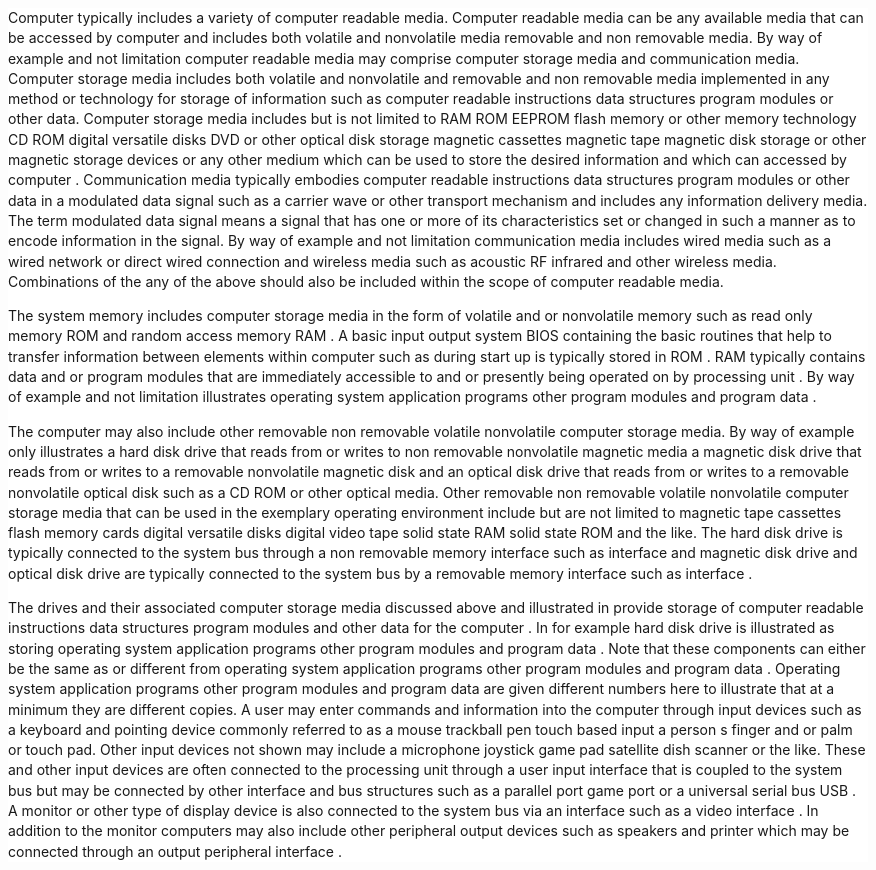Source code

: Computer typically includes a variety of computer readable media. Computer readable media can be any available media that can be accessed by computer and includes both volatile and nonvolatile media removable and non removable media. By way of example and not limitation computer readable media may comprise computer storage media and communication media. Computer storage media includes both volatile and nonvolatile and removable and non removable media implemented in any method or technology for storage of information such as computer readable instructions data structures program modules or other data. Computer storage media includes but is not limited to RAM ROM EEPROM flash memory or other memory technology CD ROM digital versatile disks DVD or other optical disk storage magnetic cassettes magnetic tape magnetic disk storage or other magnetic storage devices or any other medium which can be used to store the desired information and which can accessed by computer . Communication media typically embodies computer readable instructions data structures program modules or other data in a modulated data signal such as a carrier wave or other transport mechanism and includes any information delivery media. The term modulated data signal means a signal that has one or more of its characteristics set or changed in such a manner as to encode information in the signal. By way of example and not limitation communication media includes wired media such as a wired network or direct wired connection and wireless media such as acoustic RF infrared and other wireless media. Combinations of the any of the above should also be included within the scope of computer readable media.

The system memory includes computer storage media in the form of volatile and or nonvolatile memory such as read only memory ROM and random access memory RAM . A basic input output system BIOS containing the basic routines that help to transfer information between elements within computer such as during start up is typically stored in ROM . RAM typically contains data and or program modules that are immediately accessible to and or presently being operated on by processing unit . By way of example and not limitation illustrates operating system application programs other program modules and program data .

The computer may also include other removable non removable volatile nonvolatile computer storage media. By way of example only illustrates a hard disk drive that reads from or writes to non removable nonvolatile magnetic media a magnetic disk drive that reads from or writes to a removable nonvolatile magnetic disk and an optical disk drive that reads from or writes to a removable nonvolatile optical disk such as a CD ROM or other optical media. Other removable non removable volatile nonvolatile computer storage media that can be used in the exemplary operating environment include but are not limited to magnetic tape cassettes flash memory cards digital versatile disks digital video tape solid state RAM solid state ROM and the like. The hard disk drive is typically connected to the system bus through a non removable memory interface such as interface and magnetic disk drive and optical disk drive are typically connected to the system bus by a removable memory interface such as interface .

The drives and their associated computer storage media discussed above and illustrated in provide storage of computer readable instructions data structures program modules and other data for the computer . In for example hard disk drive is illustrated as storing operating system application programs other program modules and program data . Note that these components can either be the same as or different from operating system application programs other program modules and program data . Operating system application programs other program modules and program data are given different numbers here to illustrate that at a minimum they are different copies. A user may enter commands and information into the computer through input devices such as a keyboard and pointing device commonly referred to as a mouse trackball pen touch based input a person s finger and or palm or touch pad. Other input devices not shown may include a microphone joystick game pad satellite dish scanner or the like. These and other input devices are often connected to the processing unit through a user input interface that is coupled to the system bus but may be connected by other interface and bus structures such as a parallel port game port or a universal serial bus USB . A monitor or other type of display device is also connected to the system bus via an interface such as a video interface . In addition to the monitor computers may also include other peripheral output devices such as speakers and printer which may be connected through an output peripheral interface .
-*-*-
§ TASK INSTRUCTIONS
Leaving the pictures out, output all of the listing exactly.

§ TASK ANSWER
Source code

: Computer typically includes a variety of computer readable media. Computer readable media can be any available media that can be accessed by computer and includes both volatile and nonvolatile media removable and non removable media. By way of example and not limitation computer readable media may comprise computer storage media and communication media. Computer storage media includes both volatile and nonvolatile and removable and non removable media implemented in any method or technology for storage of information such as computer readable instructions data structures program modules or other data. Computer storage media includes but is not limited to RAM ROM EEPROM flash memory or other memory technology CD ROM digital versatile disks DVD or other optical disk storage magnetic cassettes magnetic tape magnetic disk storage or other magnetic storage devices or any other medium which can be used to store the desired information and which can accessed by computer . Communication media typically embodies computer readable instructions data structures program modules or other data in a modulated data signal such as a carrier wave or other transport mechanism and includes any information delivery media. The term modulated data signal means a signal that has one or more of its characteristics set or changed in such a manner as to encode information in the signal. By way of example and not limitation communication media includes wired media such as a wired network or direct wired connection and wireless media such as acoustic RF infrared and other wireless media. Combinations of the any of the above should also be included within the scope of computer readable media.

The system memory includes computer storage media in the form of volatile and or nonvolatile memory such as read only memory ROM and random access memory RAM . A basic input output system BIOS containing the basic routines that help to transfer information between elements within computer such as during start up is typically stored in ROM . RAM typically contains data and or program modules that are immediately accessible to and or presently being operated on by processing unit . By way of example and not limitation illustrates operating system application programs other program modules and program data .

The computer may also include other removable non removable volatile nonvolatile computer storage media. By way of example only illustrates a hard disk drive that reads from or writes to non removable nonvolatile magnetic media a magnetic disk drive that reads from or writes to a removable nonvolatile magnetic disk and an optical disk drive that reads from or writes to a removable nonvolatile optical disk such as a CD ROM or other optical media. Other removable non removable volatile nonvolatile computer storage media that can be used in the exemplary operating environment include but are not limited to magnetic tape cassettes flash memory cards digital versatile disks digital video tape solid state RAM solid state ROM and the like. The hard disk drive is typically connected to the system bus through a non removable memory interface such as interface and magnetic disk drive and optical disk drive are typically connected to the system bus by a removable memory interface such as interface .

The drives and their associated computer storage media discussed above and illustrated in provide storage of computer readable instructions data structures program modules and other data for the computer . In for example hard disk drive is illustrated as storing operating system application programs other program modules and program data . Note that these components can either be the same as or different from operating system application programs other program modules and program data . Operating system application programs other program modules and program data are given different numbers here to illustrate that at a minimum they are different copies. A user may enter commands and information into the computer through input devices such as a keyboard and pointing device commonly referred to as a mouse trackball pen touch based input a person s finger and or palm or touch pad. Other input devices not shown may include a microphone joystick game pad satellite dish scanner or the like. These and other input devices are often connected to the processing unit through a user input interface that is coupled to the system bus but may be connected by other interface and bus structures such as a parallel port game port or a universal serial bus USB . A monitor or other type of display device is also connected to the system bus via an interface such as a video interface . In addition to the monitor computers may also include other peripheral output devices such as speakers and printer which may be connected through an output peripheral interface .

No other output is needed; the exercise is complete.